Una provocación con nombre de siglo: El debate contra la inmediatez digital
El título escogido para esta producción discográfica, De un siglo anterior, funciona como un golpe en la mesa, un artefacto cargado de intención que busca sacudir la modorra de una sociedad hiperconectada. Frente a las composiciones actuales que repiten la misma frase hasta el cansancio para encajar en las tendencias de vídeos de quince segundos, sus nuevas canciones se presentan como textos densos, crónicas profundas y poemas sonoros que requieren un esfuerzo consciente por parte de quien los escucha.
El autor no es ajeno al debate sobre la simplificación del lenguaje y la música en la era del consumo rápido. Su propuesta no busca ser un refugio de nostalgia barata, sino un cuestionamiento serio sobre qué estamos dejando atrás en nuestra prisa por adoptar cada nueva actualización tecnológica.
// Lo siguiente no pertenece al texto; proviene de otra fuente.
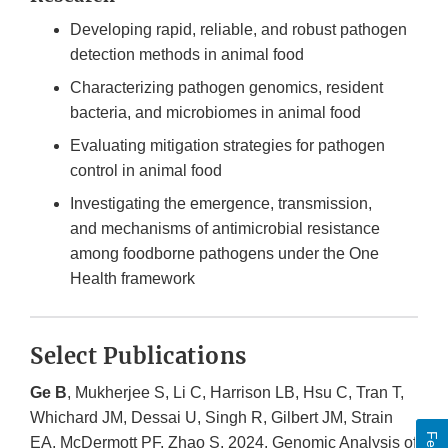
Developing rapid, reliable, and robust pathogen
detection methods in animal food
Characterizing pathogen genomics, resident
bacteria, and microbiomes in animal food
Evaluating mitigation strategies for pathogen
control in animal food
Investigating the emergence, transmission,
and mechanisms of antimicrobial resistance
among foodborne pathogens under the One
Health framework
Select Publications
Ge B
, Mukherjee S, Li C, Harrison LB, Hsu C, Tran T,
Whichard JM, Dessai U, Singh R, Gilbert JM, Strain
EA, McDermott PF, Zhao S. 2024. Genomic Analysis of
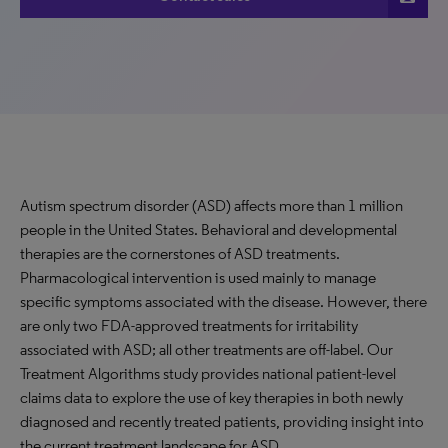
Autism spectrum disorder (ASD) affects more than 1 million
people in the United States. Behavioral and developmental
therapies are the cornerstones of ASD treatments.
Pharmacological intervention is used mainly to manage
specific symptoms associated with the disease. However, there
are only two FDA-approved treatments for irritability
associated with ASD; all other treatments are off-label. Our
Treatment Algorithms study provides national patient-level
claims data to explore the use of key therapies in both newly
diagnosed and recently treated patients, providing insight into
the current treatment landscape for ASD.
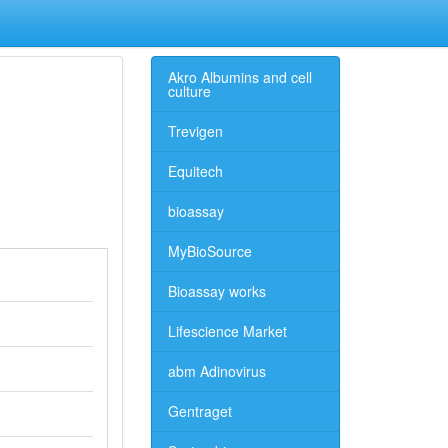
Akro Albumins and cell
culture
Trevigen
Equitech
bioassay
MyBioSource
Bioassay works
Lifescience Market
abm Adinovirus
Gentraget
El título del disco es una invitación a la resistencia cultural, una pregunta abierta para una generación que parece haber olvidado el valor de la paciencia y de las obras hechas a mano.
«El título del disco en realidad es como una especie de provocación o sea es como plantear un debate en torno a las cosas que se pueden haber perdido o se pueden estar abandonando», aclara el aragonés con la lucidez conceptual que lo caracteriza. «Porque creo que todavía no se ha perdido nada de este siglo anterior que no está tan lejano y que muchos nos acordamos de cómo eran las cosas pre año dos mil ¿no?».
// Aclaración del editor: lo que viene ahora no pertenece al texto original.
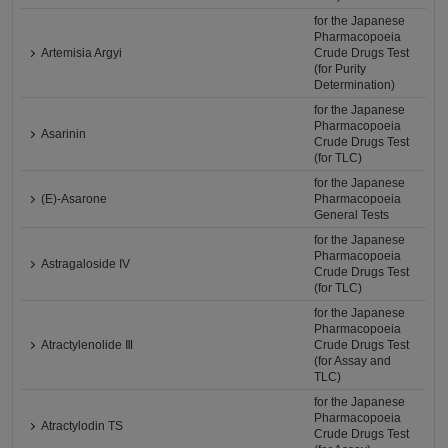
for the Japanese
Pharmacopoeia
Artemisia Argyi
Crude Drugs Test
(for Purity
Determination)
for the Japanese
Pharmacopoeia
Asarinin
Crude Drugs Test
(for TLC)
for the Japanese
(E)-Asarone
Pharmacopoeia
General Tests
for the Japanese
Pharmacopoeia
Astragaloside IV
Crude Drugs Test
(for TLC)
for the Japanese
Pharmacopoeia
Atractylenolide Ⅲ
Crude Drugs Test
(for Assay and
TLC)
for the Japanese
Pharmacopoeia
Atractylodin TS
Crude Drugs Test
«Significa muchos cambios tecnológicos que estamos viviendo y que algunos no son tan antiguos pero que estamos abrazando con mucho entusiasmo, pero sin saber muy bien hacia dónde nos llevan», advierte el músico con una mezcla de preocupación y desafío. «Entonces es como una reflexión, a lo mejor hay alguna cosa de estas que estamos abandonando que podríamos conservar y a lo mejor alguna de estas cosas que abrazamos con tanto entusiasmo no son tan intrínsecamente necesarias».
La arquitectura sonora de un disco que respira humanidad
Al adentrarse en las texturas de De un siglo anterior, queda claro que la filosofía detrás del álbum se trasladó por completo al estudio de grabación. En una época donde los correctores de afinación y los instrumentos virtuales dominan las producciones, este trabajo apuesta por la imperfección viva de los músicos tocando juntos en una sala. Los instrumentos reales tienen un peso emocional insustituible, algo que se percibe en la calidez de las baterías, el crujido de las cuerdas de las guitarras y la profundidad de unos arreglos que parecen sacados de una película de época.
La interpretación vocal del cantante también muestra una evolución notable. Lejos de los excesos de otras eras, aquí encontramos una voz contenida, arrastrada por momentos, que susurra al oído del oyente historias complejas que hablan del paso del tiempo, de la alienación tecnológica y de la búsqueda constante de la belleza en los rincones más inesperados del día a día. Es una obra diseñada para durar, un testamento sónico de un creador, no cualquiera es Bunbury, que prefiere seguir siendo, ante todo, un artesano de la canción tradicional.
Además con el anuncio de las fechas de su Nuevas Mutaciones Tour 2026, en el continente americano y España, Bunbury ya cuenta con conciertos totalmente vendidos en ciudades como Puebla, CDMX, Guadalajara y Zaragoza.